Lexical (keyword-style) chunk search.
  • What it does: Returns chunks that match your query using token-based similarity (e.g. Jaccard), not semantic embeddings.
  • When to use: Exact-term or keyword-style lookups; stopword-aware search.
  • Output: Ranked text chunks, optionally with scores.
Time-aware retrieval.
  • What it does: Retrieves and ranks content by temporal relevance (dates, events) and answers with time context.
  • When to use: Queries about “before/after X”, “in 2020”, or event timelines.

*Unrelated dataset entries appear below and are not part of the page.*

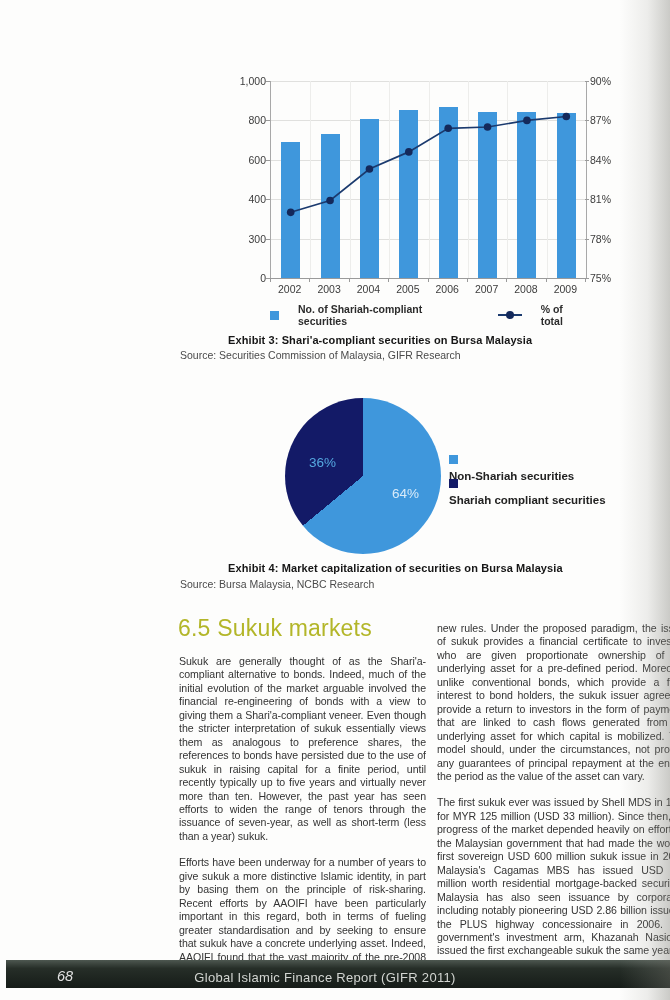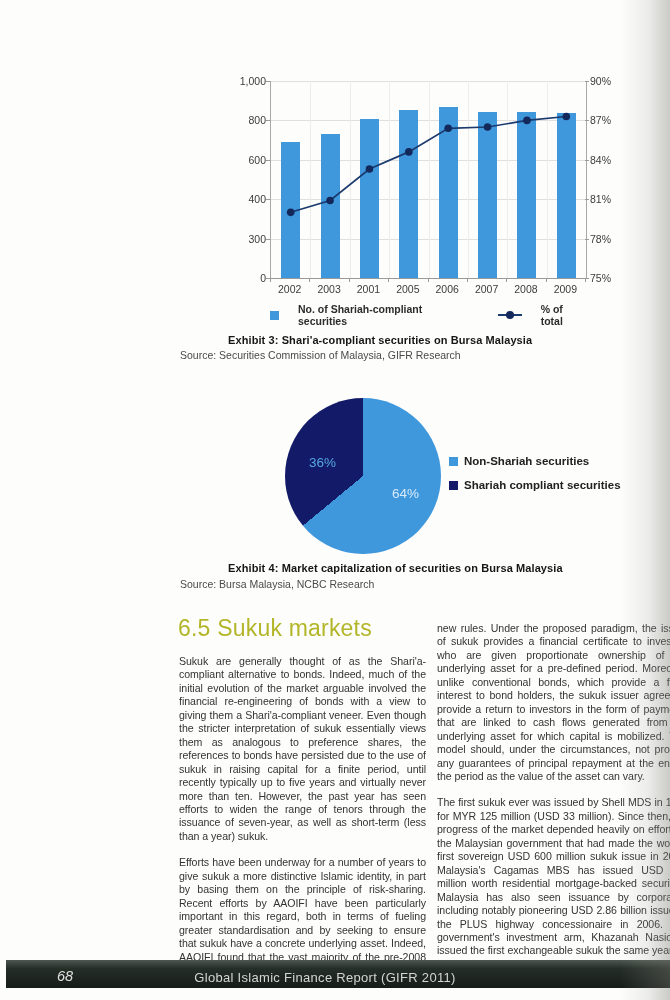--- a/index.html
+++ b/index.html
@@ -94,7 +94,7 @@
   <div class="xlabels">
       <span>2002</span>
       <span>2003</span>
-      <span>2001</span>
+      <span>2004</span>
       <span>2005</span>
       <span>2006</span>
       <span>2007</span>

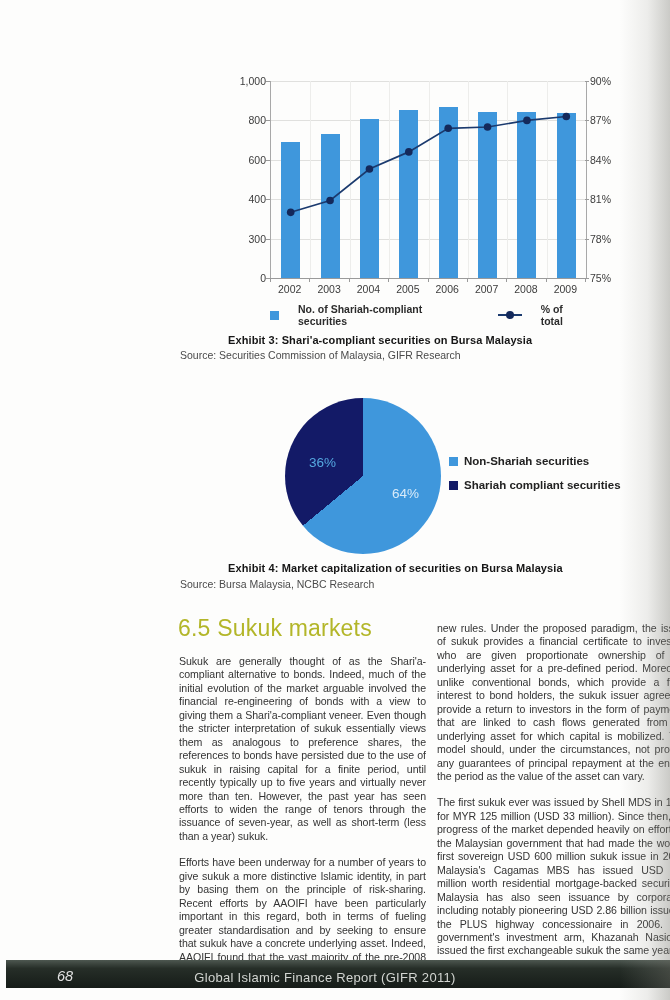--- a/index.html
+++ b/index.html
@@ -36,7 +36,7 @@
   .pie-label{position:absolute;font-size:13.5px;}
   .pie-label.l36{left:24px;top:57px;color:#55a8e0;}
   .pie-label.l64{left:107px;top:88px;color:#d9ebf9;}
-  .pielegend{position:absolute;display:flex;align-items:center;gap:6px;font-size:11.5px;font-weight:600;color:#222;}
+  .pielegend{position:absolute;display:flex;gap:6px;font-size:11.5px;font-weight:600;color:#222;flex-direction:column;}
   
   .heading{position:absolute;left:178px;top:615px;font-size:23px;color:#b3b629;font-weight:400;letter-spacing:.2px;}
   .col{position:absolute;text-align:justify;font-size:10.6px;line-height:13.45px;color:#333;letter-spacing:-.05px;}

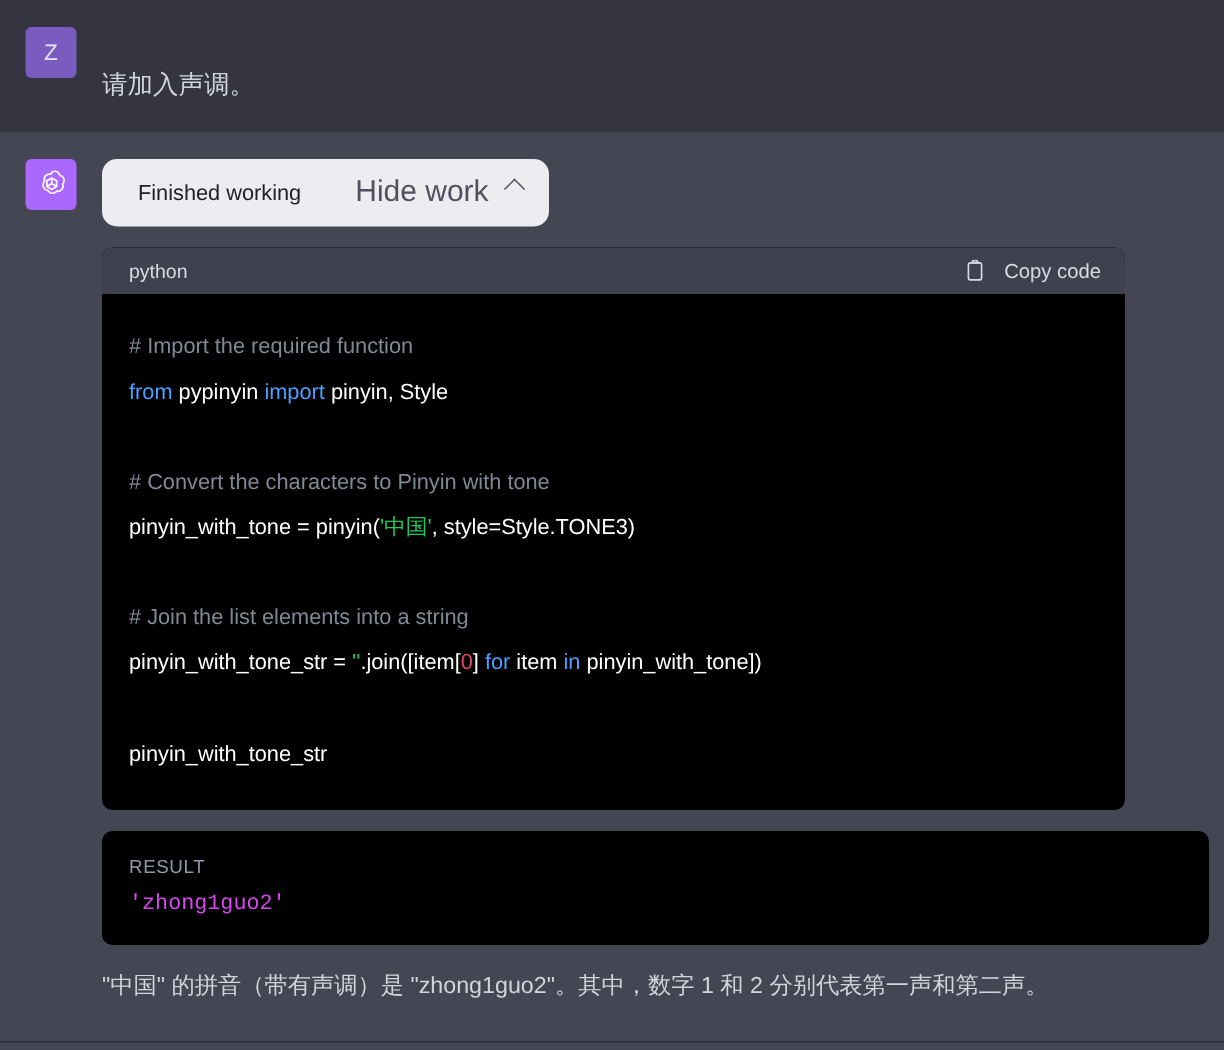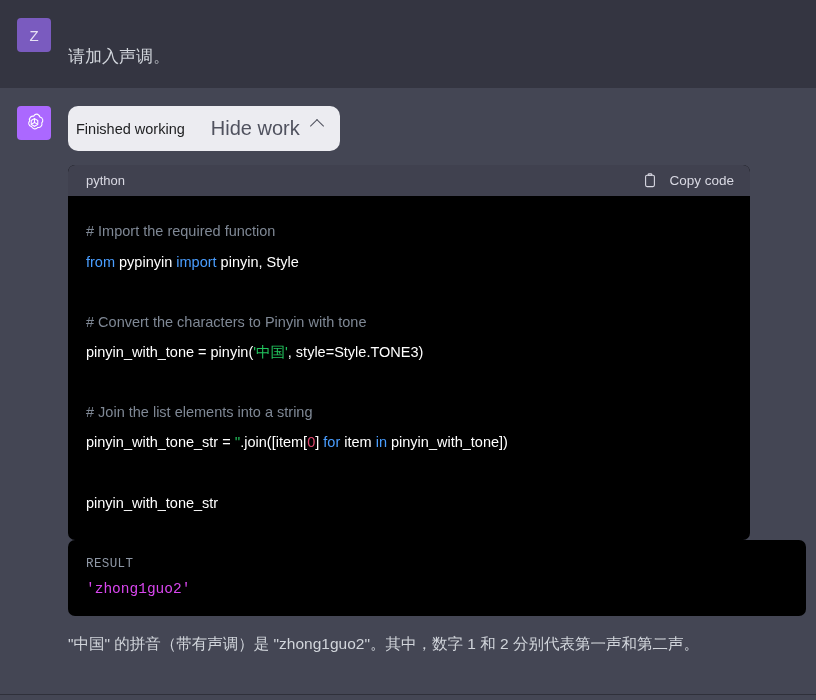--- a/index.html
+++ b/index.html
@@ -40,9 +40,9 @@
 
   
   .work-pill {
-    display: inline-flex; align-items: center; gap: 26px;
+    display: inline-flex; align-items: center; gap: 36px;
     background: #ececf1; border-radius: 10px;
-    padding: 11px 16px 11px 8px;
+    padding: 11px 16px 11px 24px;
     margin-bottom: 14px;
   }
   .work-pill .label { color: #202123; font-size: 14.5px; }

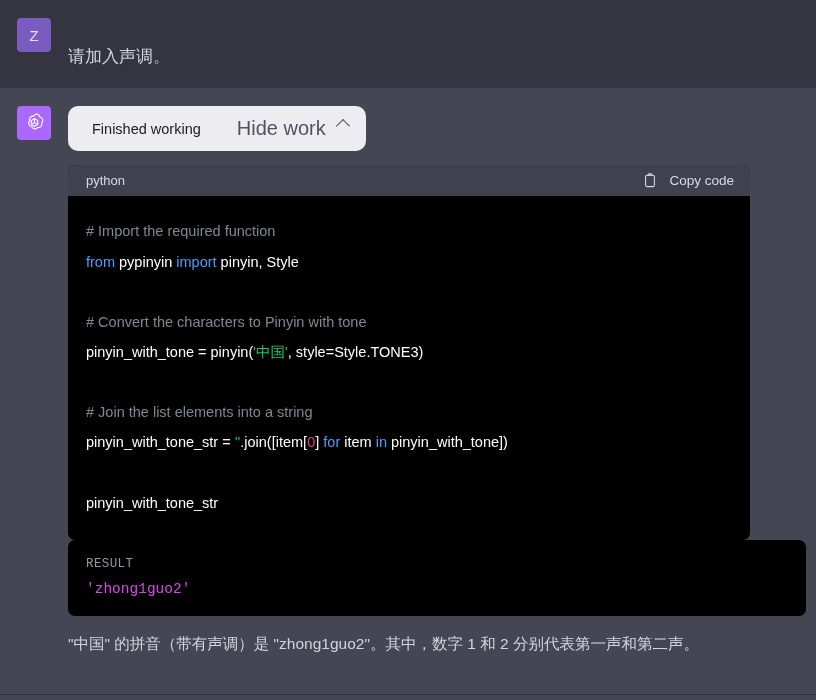--- a/index.html
+++ b/index.html
@@ -61,7 +61,7 @@
   
   .code-block {
     background: #000; border-radius: 7px; overflow: hidden;
-    width: 682px;
+    margin-bottom: 14px; width: 682px;
   }
   .code-head {
     background: #40414f; display: flex; align-items: center;

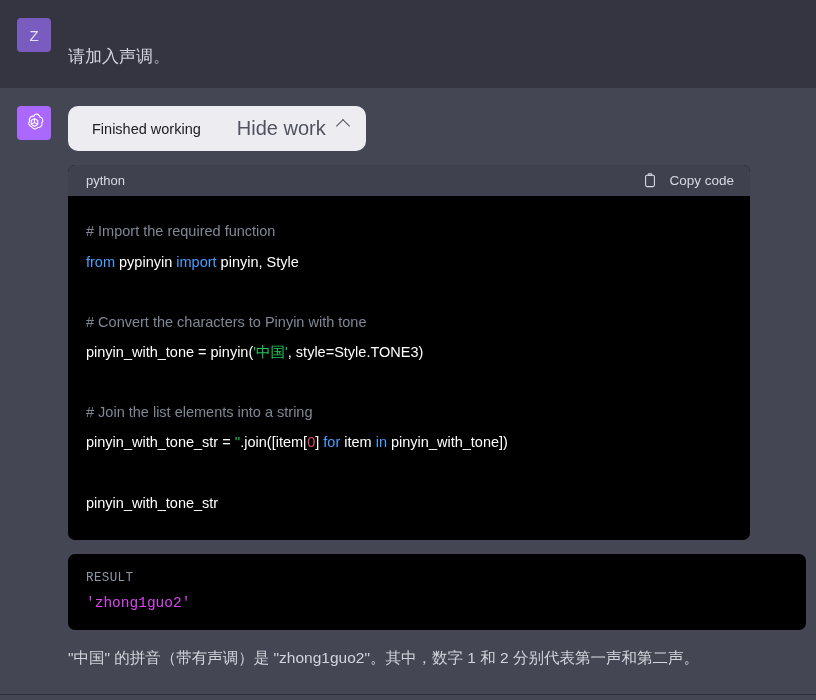--- a/index.html
+++ b/index.html
@@ -95,7 +95,6 @@
   .result-label {
     color: #8f98a6; font-size: 12.5px; letter-spacing: .4px;
     margin-bottom: 10px;
-    font-family: Liberation Mono, monospace;
   }
   .result-value {
     color: #d946ef;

  • Output: An answer grounded in time-filtered graph context. See Time-awareness for setup.
Automatic mode selection.
  • What it does: Uses an LLM to pick the most suitable search mode for your query, then runs it.
  • When to use: You’re not sure which mode fits best.
  • Output: Results from the selected mode.
Feedback is handled via Sessions and the Feedback System—use cognee.session.add_feedback and cognee.session.delete_feedback. See the Sessions Guide and Feedback System for full details.